このコンセプトは、今週AppleInsiderが発見したAppleの新しい特許出願で明らかになった。「字幕付き黒帯のダイナミックバックライト適応」と題されたこの出願は、ハリウッド映画などのレターボックスコンテンツを液晶ディスプレイで視聴する際の画質向上に焦点を当てている。
この申請はわずか数ヶ月前の2011年9月に提出されたもので、Appleの本格的なテレビに関する噂が高まり続ける中での発表となった。今週のある報道によると、Appleのデザイン責任者であるジョナサン・アイブ氏は、本社にあるセキュリティ保護された作業スタジオに50インチの試作機を置いているという。
液晶ディスプレイによくある問題は、画面に「真の」黒を表示する能力が低いことです。レターボックス形式の映画を視聴する場合など、動画に黒帯が含まれると、この問題は顕著になります。黒帯が表示されるとバックライトを適切に調整することが難しく、動画の残りの部分の画質が低下する可能性があります。
現代のテレビは16:9のワイドスクリーンで作られていますが、Blu-rayやDVD、そしてiTunesで販売されている映画は、さらにワイドなフォーマットで表示されることが多く、上下に黒い帯が残ります。例えば、多くの映画はパナビジョンの2.35:1アスペクト比で撮影されています。
「多くのビデオ画像は、例えばビデオ画像の非画像部分など、黒いバーでエンコードされています」と出願書類には記されています。「これらの非画像部分は、ビデオ画像の明るさの分析を複雑にし、ビデオ信号の明るさと光源の強度設定のトレードオフを決定する際に問題を引き起こす可能性があります。さらに、これらの非画像部分は視覚的なアーティファクトを生み出し、全体的なユーザーエクスペリエンスを低下させる可能性があります。」
ワイドスクリーンの映画では、上下の黒い帯に字幕が映し出されることが多く、画質と明るさの問題をさらに複雑にしています。そのため、システムが動的に調整を行い、最高レベルの画質を確保することがさらに困難になっています。

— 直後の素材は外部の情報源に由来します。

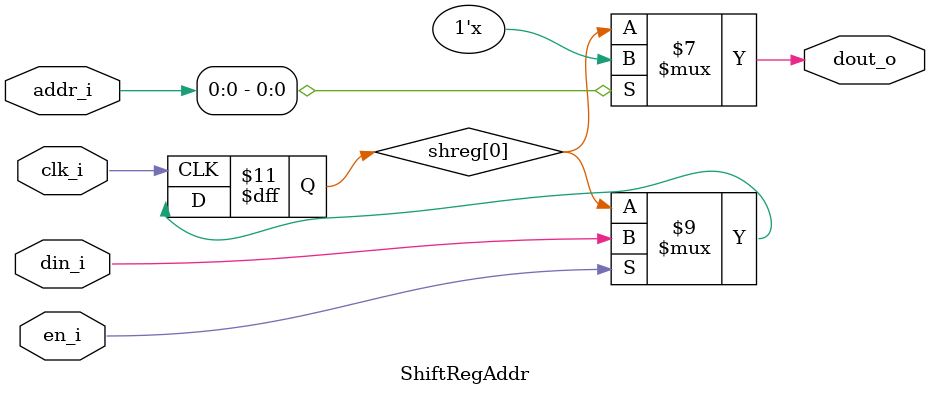
<source format=sv>
module ShiftRegAddr #(
    parameter Width = 1,
    parameter Depth = 1
) (
    input   logic                       clk_i,
    input   logic                       en_i,
    input   logic   [Width-1:0]         din_i,
    input   logic   [$clog2(Depth)-1:0] addr_i,
    output  logic   [Width-1:0]         dout_o
);
    logic   [Width-1:0] shreg [Depth-1:0];

    always_ff @(posedge clk_i) begin
        if (en_i) begin
            if (Depth == 1) begin
                shreg[0] <= din_i;
            end else begin
                shreg <= {shreg[Depth-2:0], din_i};
            end
        end
    end
    
    assign dout_o = (Depth == 0) ? din_i : shreg[addr_i];

endmodule
</source>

Appleの解決策は、ディスプレイ上の視覚情報を「空間的に変化させる」ことができる複雑な処理システムです。これにより、ハイビジョンテレビのように画面上のバックライト光源を動的に調整し、画質を向上させることができます。
ディスプレイは、画像処理に基づいてバックライトの明るさを複数段階に調整します。例えば、画面の「画像部分」はLEDバックライトによって適切な明るさに調整され、一方、黒帯を含む「非画像部分」は異なるバックライト設定になります。
この出願では、ディスプレイに搭載された「抽出回路」について説明されており、この回路はビデオ信号に関連する輝度指標を計算します。そして、「分析回路」が、映画鑑賞時に表示される黒いバーなど、ビデオの特定のサブセットを分析して識別します。
このディスプレイには、LCDディスプレイを照らす光源の理想的な強度を決定する「輝度回路」も搭載されます。また、このシステムは、画像の歪みを制限する「歪みメトリック」などの機能を用いて最適な画質を決定するマッピング機能も備えています。
Appleのシステムは、ビデオ信号を事前に処理し、現在表示されている画像に基づいて光源の強度を同期させることもできる。
「システムは、一連のビデオ画像について、画像ごとに光源の強度設定を決定する。ここで、所定のビデオ画像の強度は、当該画像に関連付けられたビデオ信号に含まれる輝度設定および/または輝度情報に基づいて決定される」と出願書類には記載されている。「その後、システムは、光源の強度設定を、表示される現在のビデオ画像と同期させる。」
米国特許商標庁が今週公開したこの出願は、発明者のウルリッヒ・T・バーンホイファー、ウェイ・H・ヤオ、ウェイ・チェン、バリー・J・コーレット、およびジャン=ディディエ・アレグルッチによるものである。
本格的なアップル製テレビの噂は何年も続いていたが、昨年末、アップルの共同創業者スティーブ・ジョブズ氏が伝記作家に対し、統合された使いやすいテレビを作る秘密を「解明した」と語っていたことが明らかになり、再び噂が高まった。
「想像できる限り最もシンプルなユーザーインターフェースになるだろう」とジョブズ氏は語り、アップルブランドのテレビがiPhone 4Sに搭載されている同社の音声制御ソフトウェア「Siri」を主な入力方法として採用するのではないかという憶測が飛び交った。